The Australian Chess Federation has announced the winner of the Whyatt Medal, presented once every few years for outstanding achievements in the chess problem field. The well-deserved recipient is Geoff Foster. His compositions – a diverse range of orthodox and fairy problems – have garnered plenty of awards from around the world. One highlight is a two-mover that won the Brian Harley Award, the first time in over thirty years that an Australian has gained this major prize. Geoff is also the expert editor of the ‘Problem Potpourri’ column in Australasian Chess. And recently he took over the reins of The Problemist Supplement, a periodical that accompanies the world’s leading chess problem journal, The Problemist.

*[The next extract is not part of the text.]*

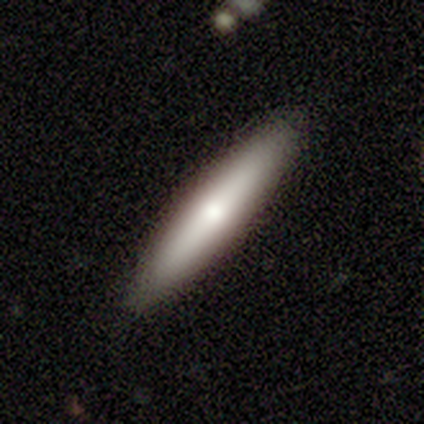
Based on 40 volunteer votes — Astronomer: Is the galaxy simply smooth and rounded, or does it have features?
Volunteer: smooth — 68%.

Well done, Geoff!

Geoff Foster

The Problemist 2003, 2nd Prize

Mate in 2

Here are two of Geoff’s prize-winning problems. The two-mover demonstrates cyclic refutation, a theme that’s very difficult to achieve when it involves the maximum amount of changed play. Tries (all waiting moves): 1.Qa8? 1…exd5 2.Qxd5, 1…d3 2.Qa4, but 1…exf4! 1.Qc8? 1…exf4 2.Qxe6, 1…exd5 2.Qxf5, but 1…d3! 1.Qh4? 1…d3 2.Re3, 1…exf4 2.Qxf4, but 1…exd5! In these try phases, the three thematic pawn moves rotate their functions as the refutation and as defences that induce changed mates. After the flight-giving key, 1.Sb5! (waiting), the three pawn moves yield further new mates, to bring about the maximum nine different mating moves in total: 1…exd5 2.Sxd6, 1…d3 2.Sc3, 1…exf4 2.Qxd4, and 1…Kxd5 2.Qa8.

Geoff Foster

Die Schwalbe 1996, 4th Prize

Series-helpstalemate in 21, 2 solutions

In the series-mover, Black plays 21 moves consecutively to reach a position where White can give stalemate. To incorporate more than one solution in a problem of this length is rare, and the two precise sequences are pleasingly varied. 1. Rh1 2.g1=S 3.Bg2 4.Sf3 5.Rhg1 6.h1=B 7.h2 8.Bh3 9.Rg2 10.Kg1 11.Rgf2 12.B1g2 13.h1=R 14.Kh2 15.Rfg1 16.Bf1 17.Bhg2 18.Kh3 19.Rh2 20.Bh1 21.g2 Rxg5. 1.h1=R 2.Rh2 3.Rgh1 4.g1=S 5.Rg2 6.h2 7.Sh3 8.Rhg1 9.h1=B 10.Rh2 11.Bhg2 12.Rgh1 13.Kg1 14.Rf2 15.Bf1 16.Rhg2 17.Kh2 18.Sg1 19.Kh3 20.Rgh2 21.g2 Kxg5. The two parts see Black promoting to the same triplet of R, B, and S, but in a shifted order. Black’s final configurations also display a change of the pinned piece on f3, which in turn forces a different white stalemating move.